Blinds are 400/800, antes 50, I'm playing 30K when the only bigger stack at the table playing about 40K raises 3 BB UTG. Folded to me in the BB, I have AQ, I think about reraising to define my hand, but any decent raise is quarter my stack, and besides, I know the guy has a hand because he's a solid tight player. I figure he has a medium to high pair, or AK, or at a stretch AQ. So I decide I'll just call, keep the pot small, and make a decision on the flop. I've successfully read the guy every hand we've played so far so I'm confident I'll be able to figure out where I am, even out of position.

Flop is A65. The two rags are spades, I don't have a spade, but I figure that's immaterial. He doesn't have trips and if he's on the spade draw, so be it. I check, he bets 4K, I call, figuring I'll check the turn no matter what comes, see what he does, and see if I can read him. If he bets big again he probably has AK. If he has a pair and doesn't hit his set, I think he'll check behind me.

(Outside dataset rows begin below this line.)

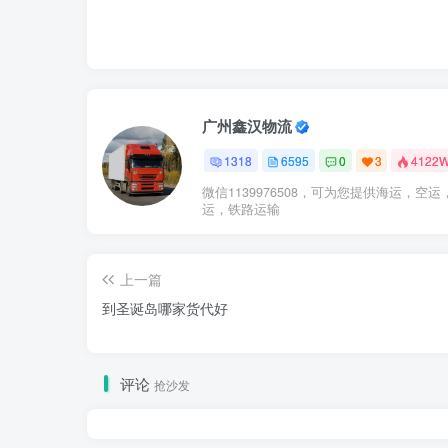
广州鑫汉物流
1318
6595
0
3
4122
微信1139976508，可为您提供海运，空运
运，铁路运输
上一篇
到圣诞岛哪家货代好
评论
抢沙发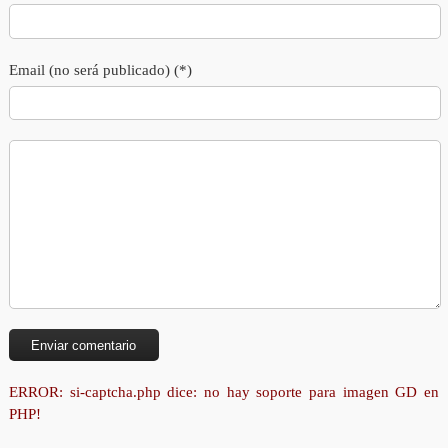
Email (no será publicado) (*)
ERROR: si-captcha.php dice: no hay soporte para imagen GD en
PHP!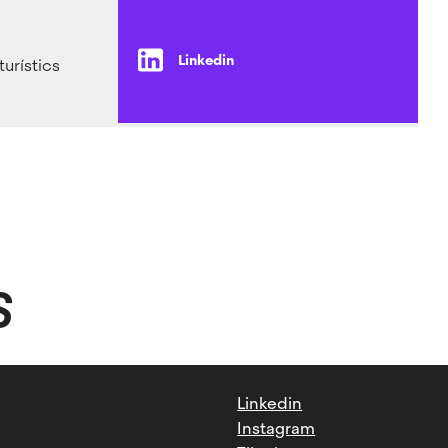
Linkedin
turístics
S
Linkedin
Instagram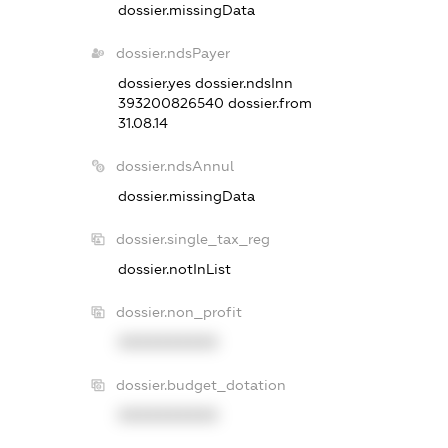
dossier.missingData
dossier.ndsPayer
dossier.yes
dossier.ndsInn
393200826540
dossier.from
31.08.14
dossier.ndsAnnul
dossier.missingData
dossier.single_tax_reg
dossier.notInList
dossier.non_profit
XXXXXXXXXX
dossier.budget_dotation
XXXXXXXXXX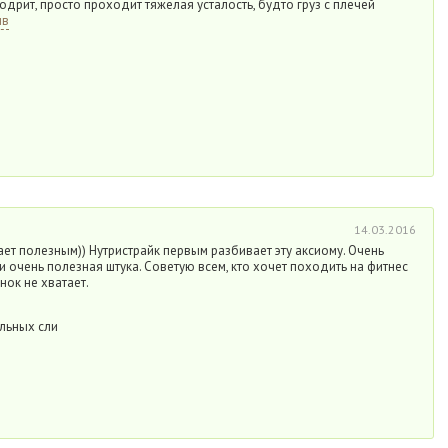
одрит, просто проходит тяжелая усталость, будто груз с плечей
ыв
14.03.2016
ает полезным)) Нутристрайк первым разбивает эту аксиому. Очень
, и очень полезная штука. Советую всем, кто хочет походить на фитнес
енок не хватает.
льных сли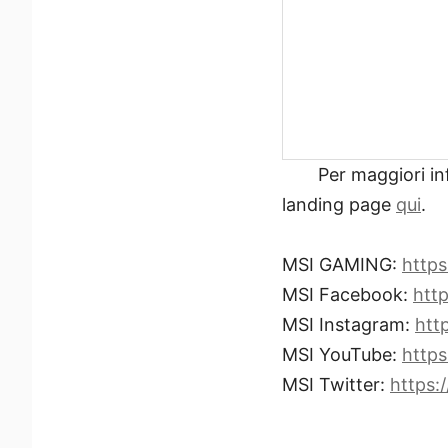
Per maggiori in
landing page
qui
.
MSI GAMING:
http
MSI Facebook:
htt
MSI Instagram:
htt
MSI YouTube:
http
MSI Twitter:
https: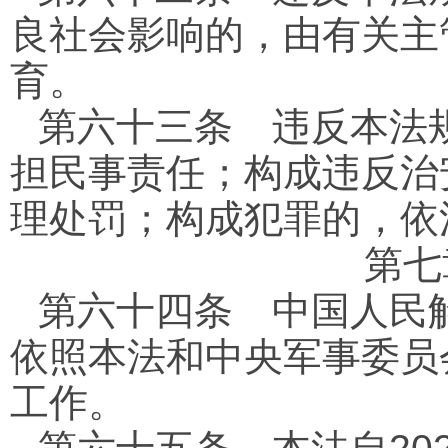
良社会影响的，由有关主
育。
第六十三条
违反本法规
担民事责任；构成违反治
理处罚；构成犯罪的，依
第
第六十四条
中国人民解
依照本法和中央军事委员
工作。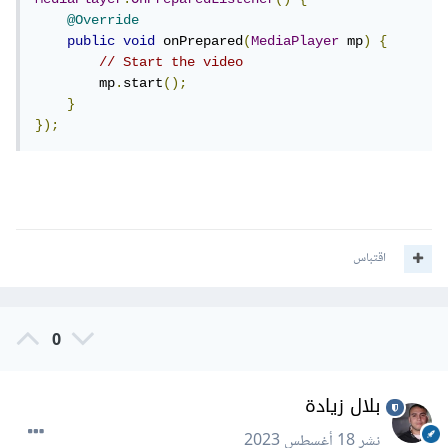
@Override
public
void
 onPrepared
(
MediaPlayer
 mp
)
{
// Start the video
        mp
.
start
();
}
});
اقتباس
0
بلال زيادة
نشر
18 أغسطس 2023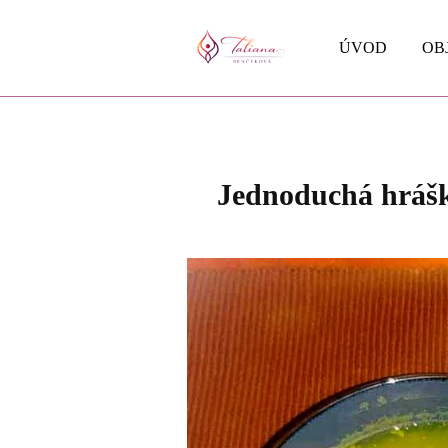
ÚVOD
OB
Jednoduchá hrášk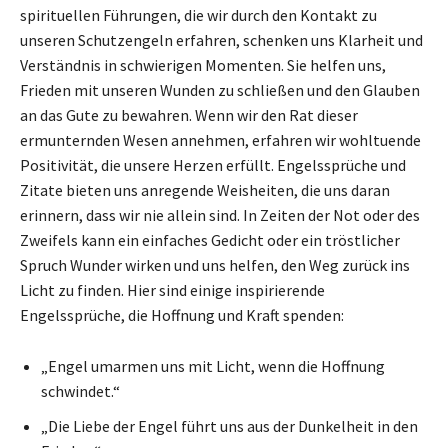
spirituellen Führungen, die wir durch den Kontakt zu
unseren Schutzengeln erfahren, schenken uns Klarheit und
Verständnis in schwierigen Momenten. Sie helfen uns,
Frieden mit unseren Wunden zu schließen und den Glauben
an das Gute zu bewahren. Wenn wir den Rat dieser
ermunternden Wesen annehmen, erfahren wir wohltuende
Positivität, die unsere Herzen erfüllt. Engelssprüche und
Zitate bieten uns anregende Weisheiten, die uns daran
erinnern, dass wir nie allein sind. In Zeiten der Not oder des
Zweifels kann ein einfaches Gedicht oder ein tröstlicher
Spruch Wunder wirken und uns helfen, den Weg zurück ins
Licht zu finden. Hier sind einige inspirierende
Engelssprüche, die Hoffnung und Kraft spenden:
„Engel umarmen uns mit Licht, wenn die Hoffnung
schwindet.“
„Die Liebe der Engel führt uns aus der Dunkelheit in den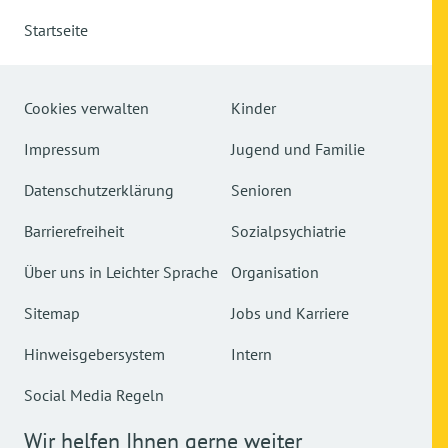
Startseite
Cookies verwalten
Kinder
Impressum
Jugend und Familie
Datenschutzerklärung
Senioren
Barrierefreiheit
Sozialpsychiatrie
Über uns in Leichter Sprache
Organisation
Sitemap
Jobs und Karriere
Hinweisgebersystem
Intern
Social Media Regeln
Wir helfen Ihnen gerne weiter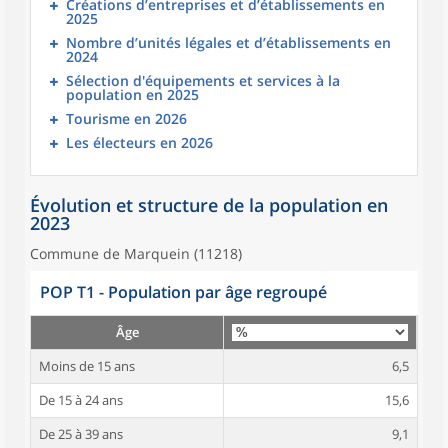
Créations d’entreprises et d’établissements en
2025
Nombre d’unités légales et d’établissements en
2024
Sélection d'équipements et services à la
population en 2025
Tourisme en 2026
Les électeurs en 2026
Évolution et structure de la population en
2023
Commune de Marquein (11218)
POP T1 - Population par âge regroupé
Âge
Moins de 15 ans
6,5
De 15 à 24 ans
15,6
De 25 à 39 ans
9,1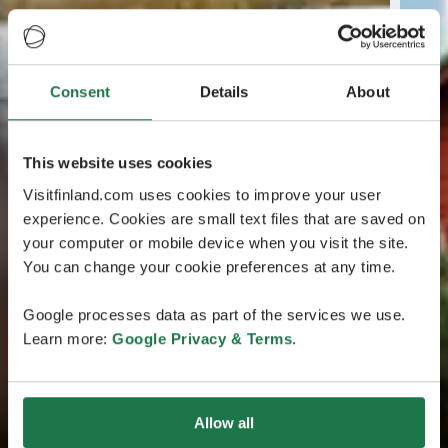
Consent
Details
About
This website uses cookies
Visitfinland.com uses cookies to improve your user
experience. Cookies are small text files that are saved on
your computer or mobile device when you visit the site.
You can change your cookie preferences at any time.
Google processes data as part of the services we use.
Learn more:
Google Privacy & Terms
.
Allow all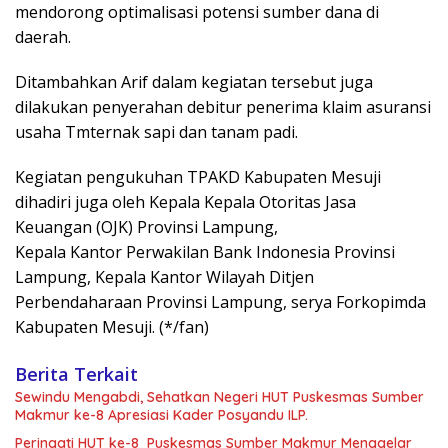
mendorong optimalisasi potensi sumber dana di
daerah.
Ditambahkan Arif dalam kegiatan tersebut juga
dilakukan penyerahan debitur penerima klaim asuransi
usaha Tmternak sapi dan tanam padi.
Kegiatan pengukuhan TPAKD Kabupaten Mesuji
dihadiri juga oleh Kepala Kepala Otoritas Jasa
Keuangan (OJK) Provinsi Lampung,
Kepala Kantor Perwakilan Bank Indonesia Provinsi
Lampung, Kepala Kantor Wilayah Ditjen
Perbendaharaan Provinsi Lampung, serya Forkopimda
Kabupaten Mesuji. (*/fan)
Berita Terkait
Sewindu Mengabdi, Sehatkan Negeri HUT Puskesmas Sumber
Makmur ke-8 Apresiasi Kader Posyandu ILP.
Peringati HUT ke-8 Puskesmas Sumber Makmur Menggelar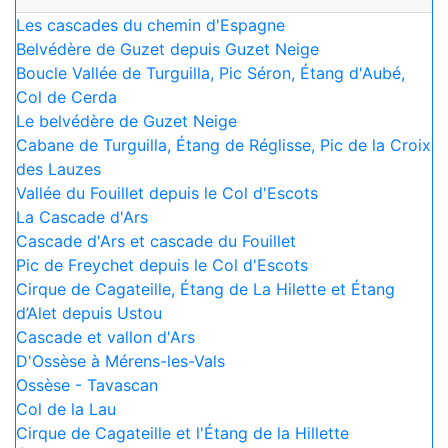
Les cascades du chemin d'Espagne
Belvédère de Guzet depuis Guzet Neige
Boucle Vallée de Turguilla, Pic Séron, Étang d'Aubé,
Col de Cerda
Le belvédère de Guzet Neige
Cabane de Turguilla, Étang de Réglisse, Pic de la Croix
des Lauzes
Vallée du Fouillet depuis le Col d'Escots
La Cascade d'Ars
Cascade d'Ars et cascade du Fouillet
Pic de Freychet depuis le Col d'Escots
Cirque de Cagateille, Étang de La Hilette et Étang
d’Alet depuis Ustou
Cascade et vallon d'Ars
D'Ossèse à Mérens-les-Vals
Ossèse - Tavascan
Col de la Lau
Cirque de Cagateille et l'Étang de la Hillette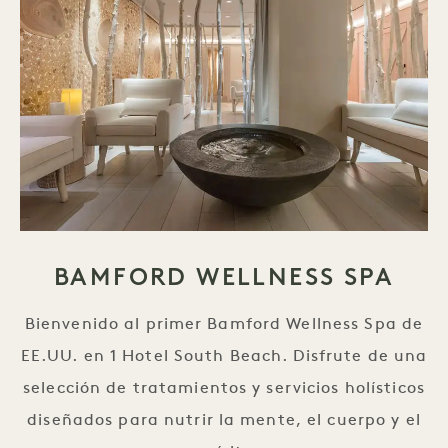
BAMFORD WELLNESS SPA
Bienvenido al primer Bamford Wellness Spa de
EE.UU. en 1 Hotel South Beach. Disfrute de una
selección de tratamientos y servicios holísticos
diseñados para nutrir la mente, el cuerpo y el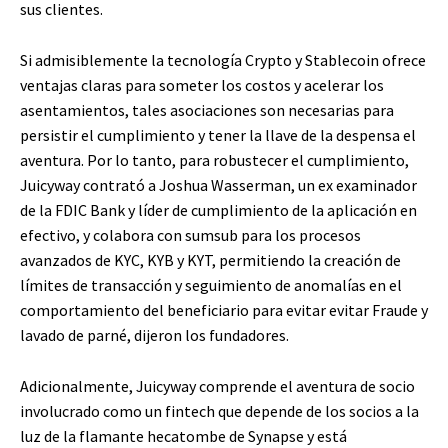
sus clientes.
Si admisiblemente la tecnología Crypto y Stablecoin ofrece
ventajas claras para someter los costos y acelerar los
asentamientos, tales asociaciones son necesarias para
persistir el cumplimiento y tener la llave de la despensa el
aventura. Por lo tanto, para robustecer el cumplimiento,
Juicyway contrató a Joshua Wasserman, un ex examinador
de la FDIC Bank y líder de cumplimiento de la aplicación en
efectivo, y colabora con sumsub para los procesos
avanzados de KYC, KYB y KYT, permitiendo la creación de
límites de transacción y seguimiento de anomalías en el
comportamiento del beneficiario para evitar evitar Fraude y
lavado de parné, dijeron los fundadores.
Adicionalmente, Juicyway comprende el aventura de socio
involucrado como un fintech que depende de los socios a la
luz de la flamante hecatombe de Synapse y está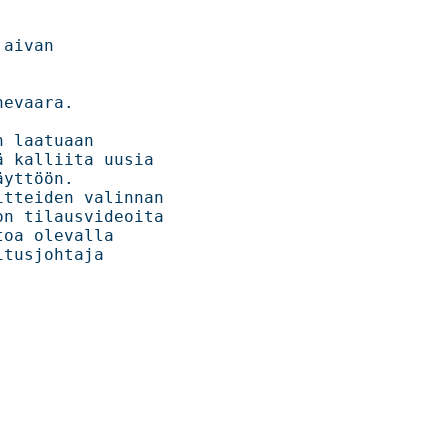
aivan 
        

n         

alliita uusia   

        

teiden valinnan  

 tilausvideoita  

valla       

tusjohtaja 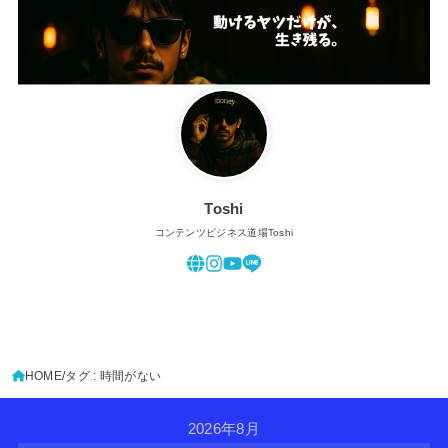
Toshi
コンテンツビジネス道場Toshi
HOME
タグ : 時間がない
2026年8月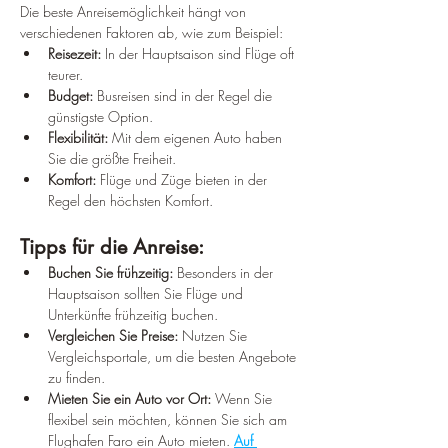
Die beste Anreisemöglichkeit hängt von 
verschiedenen Faktoren ab, wie zum Beispiel:
Reisezeit:
 In der Hauptsaison sind Flüge oft 
teurer.
Budget:
 Busreisen sind in der Regel die 
günstigste Option.
Flexibilität:
 Mit dem eigenen Auto haben 
Sie die größte Freiheit.
Komfort:
 Flüge und Züge bieten in der 
Regel den höchsten Komfort.
Tipps für die Anreise:
Buchen Sie frühzeitig:
 Besonders in der 
Hauptsaison sollten Sie Flüge und 
Unterkünfte frühzeitig buchen.
Vergleichen Sie Preise:
 Nutzen Sie 
Vergleichsportale, um die besten Angebote 
zu finden.
Mieten Sie ein Auto vor Ort:
 Wenn Sie 
flexibel sein möchten, können Sie sich am 
Flughafen Faro ein Auto mieten. 
Auf 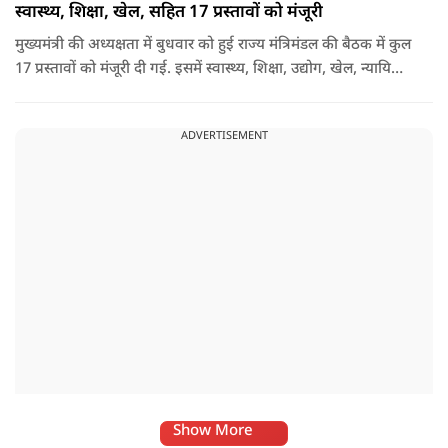
स्वास्थ्य, शिक्षा, खेल, सहित 17 प्रस्तावों को मंजूरी
मुख्यमंत्री की अध्यक्षता में बुधवार को हुई राज्य मंत्रिमंडल की बैठक में कुल
17 प्रस्तावों को मंजूरी दी गई. इसमें स्वास्थ्य, शिक्षा, उद्योग, खेल, न्यायिक
व्यवस्था, जलापूर्ति, पर्यटन, संस्कृति और प्रशासनिक ढांचे सहित कई अहम
मुद्दों पर फैसले लिए गए है.
ADVERTISEMENT
Show More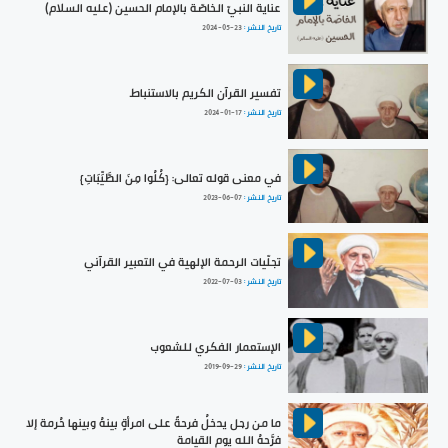
عناية النبيّ الخاصّة بالإمام الحسين (عليه السلام)
تاريخ النشر :
2024-05-23
تفسير القرآن الكريم بالاستنباط
تاريخ النشر :
2024-01-17
في معنى قوله تعالى: {كُلُوا مِنَ الطَّيِّبَاتِ}
تاريخ النشر :
2023-06-07
تجلّيات الرحمة الإلهية في التعبير القرآني
تاريخ النشر :
2022-07-03
الإستعمار الفكري للشعوب
تاريخ النشر :
2019-09-29
ما من رجل يدخلُ فرحةً على امرأةٍ بينهُ وبينها حُرمة إلا
فرَّحهُ الله يوم القيامة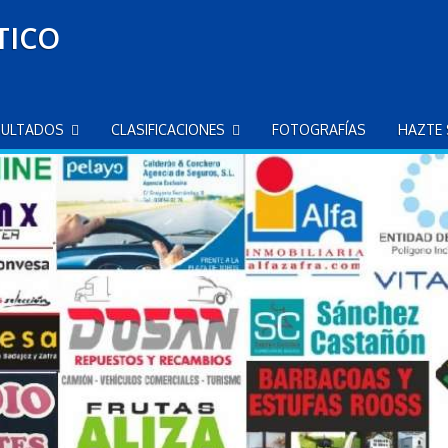
TICO
SULTADOS
CLASIFICACIONES
FOTOGRAFÍAS
HAZTE 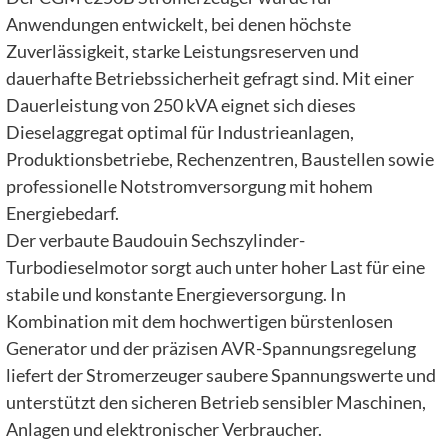
Anwendungen entwickelt, bei denen höchste
Zuverlässigkeit, starke Leistungsreserven und
dauerhafte Betriebssicherheit gefragt sind. Mit einer
Dauerleistung von 250 kVA eignet sich dieses
Dieselaggregat optimal für Industrieanlagen,
Produktionsbetriebe, Rechenzentren, Baustellen sowie
professionelle Notstromversorgung mit hohem
Energiebedarf.
Der verbaute Baudouin Sechszylinder-
Turbodieselmotor sorgt auch unter hoher Last für eine
stabile und konstante Energieversorgung. In
Kombination mit dem hochwertigen bürstenlosen
Generator und der präzisen AVR-Spannungsregelung
liefert der Stromerzeuger saubere Spannungswerte und
unterstützt den sicheren Betrieb sensibler Maschinen,
Anlagen und elektronischer Verbraucher.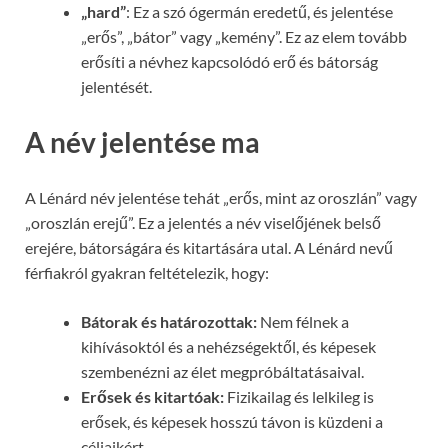
„hard”
: Ez a szó ógermán eredetű, és jelentése
„erős”, „bátor” vagy „kemény”. Ez az elem tovább
erősíti a névhez kapcsolódó erő és bátorság
jelentését.
A név jelentése ma
A Lénárd név jelentése tehát „erős, mint az oroszlán” vagy
„oroszlán erejű”. Ez a jelentés a név viselőjének belső
erejére, bátorságára és kitartására utal. A Lénárd nevű
férfiakról gyakran feltételezik, hogy:
Bátorak és határozottak:
Nem félnek a
kihívásoktól és a nehézségektől, és képesek
szembenézni az élet megpróbáltatásaival.
Erősek és kitartóak:
Fizikailag és lelkileg is
erősek, és képesek hosszú távon is küzdeni a
céljaikért.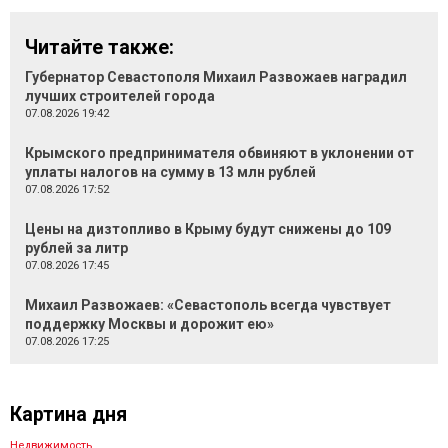
Читайте также:
Губернатор Севастополя Михаил Развожаев наградил
лучших строителей города
07.08.2026 19:42
Крымского предпринимателя обвиняют в уклонении от
уплаты налогов на сумму в 13 млн рублей
07.08.2026 17:52
Цены на дизтопливо в Крыму будут снижены до 109
рублей за литр
07.08.2026 17:45
Михаил Развожаев: «Севастополь всегда чувствует
поддержку Москвы и дорожит ею»
07.08.2026 17:25
Картина дня
Недвижимость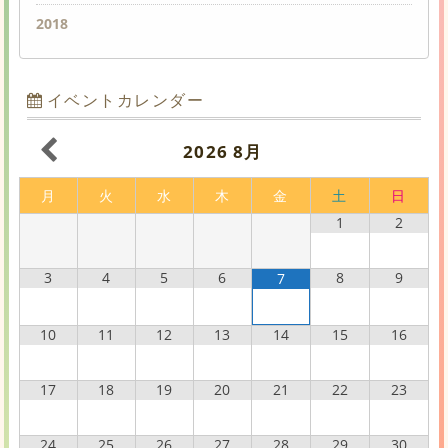
2018
イベントカレンダー
2026
8月
月
火
水
木
金
土
日
1
2
3
4
5
6
8
9
7
10
11
12
13
14
15
16
17
18
19
20
21
22
23
24
25
26
27
28
29
30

I hit my bingo card on the turn, the Queen, and check. He bets 7.5K. I'm now 99.9% certain he has AK, so I move all in. He says something about being pot committed so he's calling even though he thinks he's behind, which he is because my read is spot on again, he has AK (with no spade). All well and good, until he hits his king on the river and I'm out. That's poker, baby. Again, if I'd won that pot, I'd have been in a commanding position with over 20% of the chips in the entire tournament, and almost half the chips at the table.

I was surprisingly philosophical about it all. I don't really have a problem accepting suck outs or the luck element in tournament poker. As my brother says, good players can only be unlucky as they always get it in ahead, though that's not entirely true since to win 3 70/30's in succession (as I did in Drogheda) is just as lucky as to win one 30/70. So long as I've gone out playing well, I'm happy I've done my job. If I go out to a mistake, it's much worse and the cat gets kicked (or would do if I had a cat). I know I'm still learning and have room for improvement at this game I took up less than a year ago, but my recent performances give me hope that more big results like Drogheda aren't too far away.

By the way, the reason I called this post "The slump continues" is that I realised I'm in the middle of my worst ever cashes/tournament run: only 1 cash in the last 10! Lucky for me it was the right 1 though. I'm putting the "slump" down to statistical clumping and some short-term pain from my new more aggressive second last table strategy which I think will pay dividends in the longer term.

I know, I know: this post has just been one long "I keep losing but I'm still not a bad player, dammit Jessie!" post.